Sèvres porcelain tray and matching tea service 1775




Déjeuner à baguettes. Decoration of garlands and wreaths of mixed flowers and red roses. In the centre of the tray, a polychrome trophy with a plumed crown, a bow and arrows with a quiver, and a sabre with lion's head pommel. Tray (plateau à baguettes, 39.4 x 26.7 cm), teapot (théière Calabre, length 14.5 cm, height 10.5 cm), sugar bowl (pot à sucre Bouret, second size, height 10 cm), milk jug (pot à lait à trois pieds, second size, height 10.1 cm), cup and saucer (gobelet litron et soucoupe, third size, height of cup 5.9 cm, diameter of saucer 12.3 cm). On most pieces, interlaced L's, date-letter x for 1775, painter's mark B.n for Nicolas Bulidon. The milk jug with date-letter ee for 1782 and Bulidon's mark.

At Sèvres, a tea service got its name from the name of the tray with matching decoration on which it stood. So as the tray is called a plateau à baguettes (presumably from the mouldings around the edge which look like rods or sticks) the whole set is called déjeuner à baguettes.

This shape of tray is known from the late 1760's.

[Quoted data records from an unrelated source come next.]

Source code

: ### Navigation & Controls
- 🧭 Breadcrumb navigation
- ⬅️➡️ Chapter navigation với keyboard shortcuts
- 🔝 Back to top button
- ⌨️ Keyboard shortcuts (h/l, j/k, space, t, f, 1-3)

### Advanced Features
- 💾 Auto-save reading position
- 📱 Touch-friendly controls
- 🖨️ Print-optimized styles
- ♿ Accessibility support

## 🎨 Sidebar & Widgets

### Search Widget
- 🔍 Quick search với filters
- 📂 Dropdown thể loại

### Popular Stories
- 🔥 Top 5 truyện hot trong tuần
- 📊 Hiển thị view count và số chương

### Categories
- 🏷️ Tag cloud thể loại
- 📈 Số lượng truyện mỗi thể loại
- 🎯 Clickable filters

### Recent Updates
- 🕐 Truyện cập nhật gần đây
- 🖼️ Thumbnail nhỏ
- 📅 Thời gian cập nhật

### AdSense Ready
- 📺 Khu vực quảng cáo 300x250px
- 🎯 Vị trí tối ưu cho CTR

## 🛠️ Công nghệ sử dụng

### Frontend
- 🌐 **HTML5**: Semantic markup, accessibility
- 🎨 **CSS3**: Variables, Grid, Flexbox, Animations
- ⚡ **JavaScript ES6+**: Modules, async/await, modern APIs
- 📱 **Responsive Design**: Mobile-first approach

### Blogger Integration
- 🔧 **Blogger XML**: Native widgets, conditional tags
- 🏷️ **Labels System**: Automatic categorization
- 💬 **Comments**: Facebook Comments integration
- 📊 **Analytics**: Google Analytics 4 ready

For a detailed discussion of the shape see Wadsworth no. 96.

The milk jug dates from just seven years later. So clearly the service had a caring original owner who ordered a replacement of the same decoration when his milk jug got broken, and someone at the factory knew to go back to the original painter, Bulidon, to decorate another one.

Bears an Albert Amor label probably from the 1950's or 1960's.

The tray with a few firecracks around the handles. The teapot with a tiny chip to the spout. The cover of the sugar bowl with a chip which was glazed over and gilded.